*** Begin section ***

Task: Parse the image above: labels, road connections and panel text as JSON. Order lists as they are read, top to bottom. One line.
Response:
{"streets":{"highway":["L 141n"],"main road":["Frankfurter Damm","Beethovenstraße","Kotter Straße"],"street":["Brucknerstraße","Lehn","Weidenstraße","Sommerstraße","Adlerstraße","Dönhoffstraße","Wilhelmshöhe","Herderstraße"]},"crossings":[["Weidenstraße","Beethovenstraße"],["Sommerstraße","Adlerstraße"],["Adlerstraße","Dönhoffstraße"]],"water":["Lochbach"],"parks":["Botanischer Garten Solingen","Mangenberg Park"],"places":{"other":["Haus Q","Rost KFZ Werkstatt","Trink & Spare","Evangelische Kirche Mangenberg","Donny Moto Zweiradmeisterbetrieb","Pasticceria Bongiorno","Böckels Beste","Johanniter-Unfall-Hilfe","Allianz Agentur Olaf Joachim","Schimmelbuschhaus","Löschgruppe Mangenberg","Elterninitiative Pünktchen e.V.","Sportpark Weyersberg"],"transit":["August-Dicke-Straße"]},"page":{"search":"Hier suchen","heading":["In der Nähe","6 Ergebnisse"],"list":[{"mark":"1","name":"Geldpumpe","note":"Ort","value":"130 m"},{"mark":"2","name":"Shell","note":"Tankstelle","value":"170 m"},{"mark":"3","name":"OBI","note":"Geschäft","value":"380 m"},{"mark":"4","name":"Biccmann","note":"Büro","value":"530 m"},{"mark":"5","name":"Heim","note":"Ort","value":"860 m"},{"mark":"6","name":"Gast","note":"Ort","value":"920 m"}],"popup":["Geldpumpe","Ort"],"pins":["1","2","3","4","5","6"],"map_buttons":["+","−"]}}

*** End section ***
*** Begin section ***

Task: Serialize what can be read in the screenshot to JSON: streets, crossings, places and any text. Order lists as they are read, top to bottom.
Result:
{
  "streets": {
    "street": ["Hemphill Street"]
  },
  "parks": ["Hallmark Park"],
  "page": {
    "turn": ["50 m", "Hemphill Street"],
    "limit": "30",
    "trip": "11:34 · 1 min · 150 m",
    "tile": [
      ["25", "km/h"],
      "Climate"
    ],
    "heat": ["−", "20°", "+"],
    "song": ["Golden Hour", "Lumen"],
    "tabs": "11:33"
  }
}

*** End section ***

## WHAT YOU WILL DO
Report, from the entries above, each line where "Order" is found.

## TASK RESPONSE
Task: Parse the image above: labels, road connections and panel text as JSON. Order lists as they are read, top to bottom. One line.
Task: Serialize what can be read in the screenshot to JSON: streets, crossings, places and any text. Order lists as they are read, top to bottom.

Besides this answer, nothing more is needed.